Due to an ageing yet active population and a leap in technology, more and more people are being given knee replacements. Patients are understandably more concerned with the skill and experience of their surgeon, but there is also a range of different prosthetic implants that can be used. Now, a large-scale UK study has been carried out in the performance of different prosthetic implant combinations.
Unsurprisingly, what with the range of products, some knee replacements work better than others – and the recent study conducted by researchers at the University of Bristol has looked into the quality and performance of the most commonly used replacements, concluding that certain brands of joint replacement have more than double the benchmark level of failure after ten years, while others are three times more likely to need replacing than their better counterparts.
However, the good news is that the vast majority of knee implants used by the NHS – 89% of them – are deemed to perform better than standard.

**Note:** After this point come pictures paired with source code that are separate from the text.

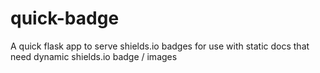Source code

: # quick-badge
A quick flask app to serve shields.io badges for use with static docs that need dynamic shields.io badge / images

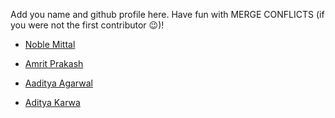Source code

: Add you name and github profile here. Have fun with MERGE CONFLICTS (if you were not the first contributor 😉)!

- [Noble Mittal](https://github.com/beingnoble03)
- [Amrit Prakash](https://github.com/solo-daemon)

- [Aaditya Agarwal](https://github.com/psy-duck)

- [Aditya Karwa](https://github.com/AdityaK-github)

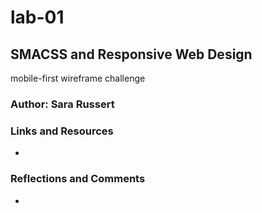 # lab-01
## SMACSS and Responsive Web Design
mobile-first wireframe challenge

### Author: Sara Russert

### Links and Resources
* 

### Reflections and Comments
* 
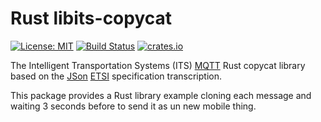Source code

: # Rust libits-copycat

[![License: MIT](https://img.shields.io/badge/License-MIT-yellow.svg)](https://opensource.org/licenses/MIT)
[![Build Status](https://github.com/Orange-OpenSource/its-client/workflows/Rust/badge.svg)](https://github.com/Orange-OpenSource/its-client/actions)
[![crates.io](https://img.shields.io/crates/v/libits-copycat)](https://crates.io/crates/libits-copycat)

The Intelligent Transportation Systems (ITS) [MQTT](https://mqtt.org/) Rust copycat library based on
the [JSon](https://www.json.org) [ETSI](https://www.etsi.org/committee/its) specification transcription.

This package provides a Rust library example cloning each message
and waiting 3 seconds before to send it as un new mobile thing.

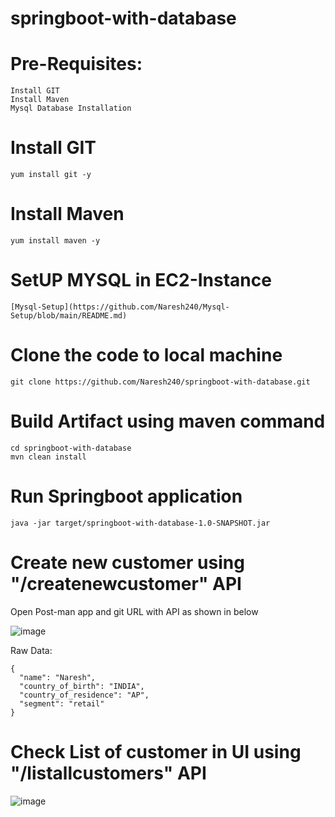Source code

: # springboot-with-database

# Pre-Requisites:
    Install GIT
    Install Maven
    Mysql Database Installation
# Install GIT
    yum install git -y
# Install Maven
    yum install maven -y
# SetUP MYSQL in EC2-Instance
    [Mysql-Setup](https://github.com/Naresh240/Mysql-Setup/blob/main/README.md)
# Clone the code to local machine
    git clone https://github.com/Naresh240/springboot-with-database.git
# Build Artifact using maven command
    cd springboot-with-database
    mvn clean install
# Run Springboot application
    java -jar target/springboot-with-database-1.0-SNAPSHOT.jar
# Create new customer using "/createnewcustomer" API
  Open Post-man app and git URL with API as shown in below
  
  ![image](https://user-images.githubusercontent.com/58024415/104095630-ea695400-52bd-11eb-8b2c-43cb06b118f0.png)

  Raw Data:
  
    {
      "name": "Naresh",
      "country_of_birth": "INDIA",
      "country_of_residence": "AP",
      "segment": "retail"
    }
# Check List of customer in UI using "/listallcustomers" API
  ![image](https://user-images.githubusercontent.com/58024415/104095650-0b31a980-52be-11eb-9038-ccb44155cdc0.png)
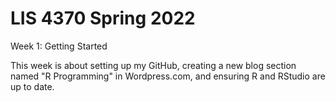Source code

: # LIS 4370 Spring 2022

Week 1: Getting Started

This week is about setting up my GitHub, creating a new blog section named "R Programming" in Wordpress.com, and ensuring R and RStudio are up to date.

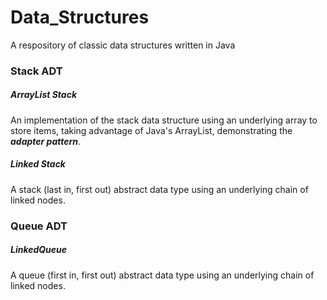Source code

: Data_Structures
===============

A respository of classic data structures written in Java

### Stack ADT
##### ArrayList Stack

An implementation of the stack data structure using an underlying array to store items, taking advantage of Java's ArrayList, demonstrating the _**adapter pattern**_.

##### Linked Stack

A stack (last in, first out) abstract data type using an underlying chain of linked nodes.


### Queue ADT
##### LinkedQueue
A queue (first in, first out) abstract data type using an underlying chain of linked nodes.
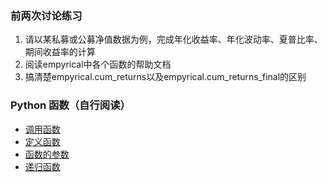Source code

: 
### 前两次讨论练习
1. 请以某私募或公募净值数据为例，完成年化收益率、年化波动率、夏普比率、期间收益率的计算
2. 阅读empyrical中各个函数的帮助文档
3. 搞清楚empyrical.cum_returns以及empyrical.cum_returns_final的区别

### Python 函数（自行阅读）

- [调用函数](https://www.liaoxuefeng.com/wiki/1016959663602400/1017105451316128)
- [定义函数](https://www.liaoxuefeng.com/wiki/1016959663602400/1017106984190464)
- [函数的参数](https://www.liaoxuefeng.com/wiki/1016959663602400/1017261630425888)
- [递归函数](https://www.liaoxuefeng.com/wiki/1016959663602400/1017268131039072)

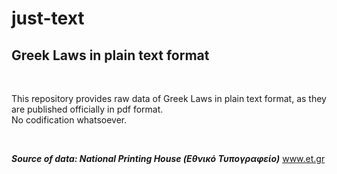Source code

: # just-text
## Greek Laws in plain text format

<br>

This repository provides raw data of Greek Laws in plain text format, as they are published officially in pdf format. <br>
No codification whatsoever.

<br>

<b><i>Source of data: National Printing House (Εθνικό Τυπογραφείο)</i></b> <a href="https://www.et.gr">www.et.gr</a>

The research team compared different brands and models of implants, which were implanted into over 1.7 million British patients between April 2003 and December 2016 and tracked whether follow-up surgery was needed after the procedure. In particular, they were looking for the types of implant that exceeded a failure rate of 5% – the benchmark level set by both the NHS watchdog the National Institutes for Health and Care Excellence (NICE) ODEP – the Orthopaedic Data Evaluation Panel.
The joint last implants
After scouring the data, they found seven models which failed to make the cut – with the worst performer being the Preservation Unicondylar fixed knee replacement, which was used in 398 operations and had a failure rate of 15 per cent. The list in full:
- Preservation Unicondylar (15%)
- Oxford Partial Knee Unicondylar (11.54%)
- MG Uni Unicondylar (10.03%)
- AGC Uncemented (7.76%)
- NexGen Cement (7.13%)
- Rotaglide + Cement (5.61%)
- Profix Cement (5.03%)
While the research revealed that knee replacements were more prone to failure than their hip counterparts, it also revealed that the majority of knee replacements used in the UK were far more durable.; 51 were below the 5% threshold, and 16 of them had failure rates lower than half the benchmark.
As a patient – or potential patient – what can you do to ensure you get the best shot of a long-lasting and successful knee replacement? After all, it’s not as if you can run your finger down a shelf and pick out the one you like. Your best defence – as with all surgical procedures – is to be fully prepped. Ask your knee surgeon which implant is being used, and definitely ask about its success rate.